DATA RECORDS:

— Begin —

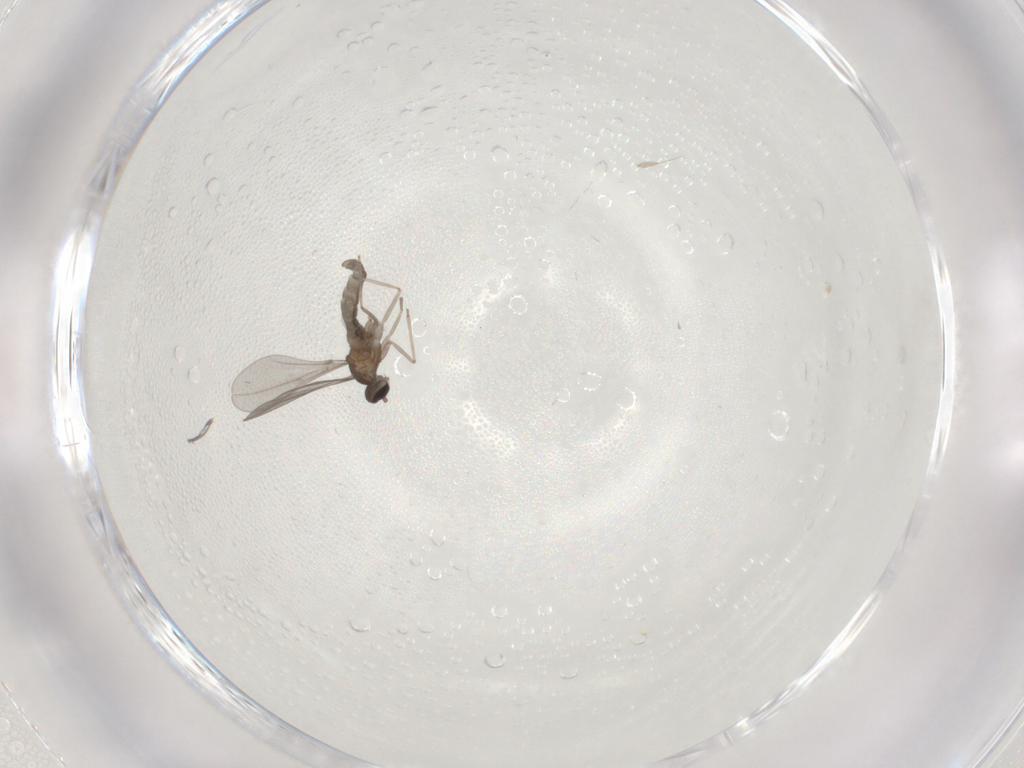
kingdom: Animalia
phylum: Arthropoda
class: Insecta
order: Diptera
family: Cecidomyiidae
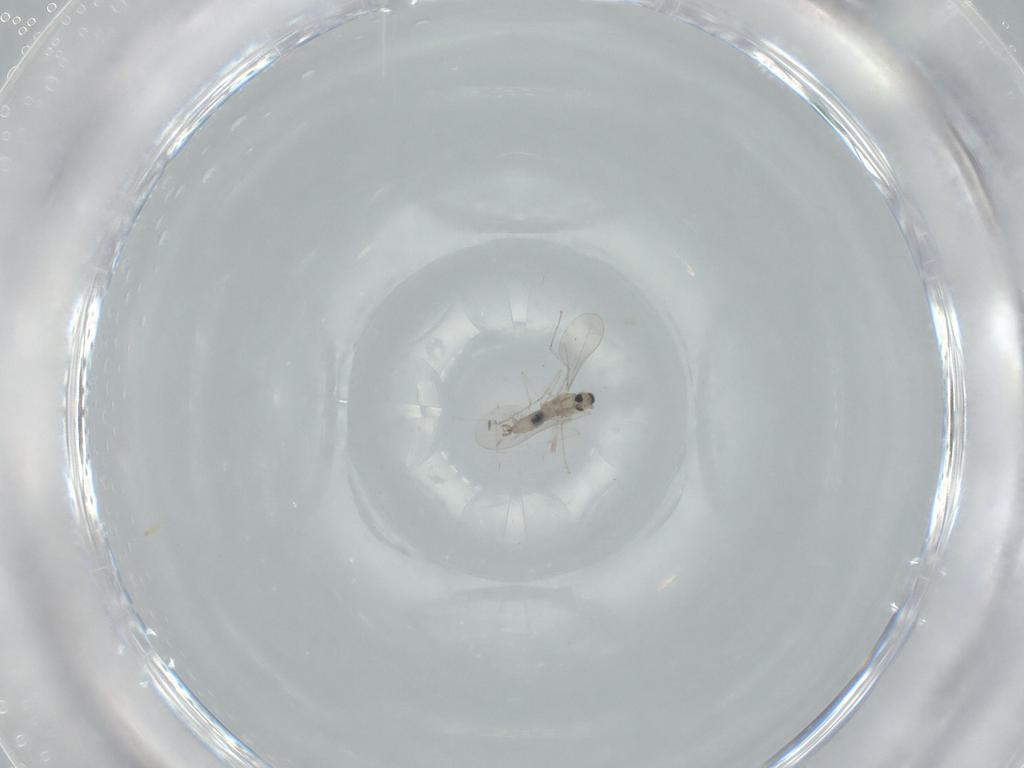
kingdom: Animalia
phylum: Arthropoda
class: Insecta
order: Diptera
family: Cecidomyiidae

— End —

THE EXERCISE: Write out the text lines of both items above word for word, leaving out the pictures.

SOLUTION FOR THIS PROBLEM:
kingdom: Animalia
phylum: Arthropoda
class: Insecta
order: Diptera
family: Cecidomyiidae
kingdom: Animalia
phylum: Arthropoda
class: Insecta
order: Diptera
family: Cecidomyiidae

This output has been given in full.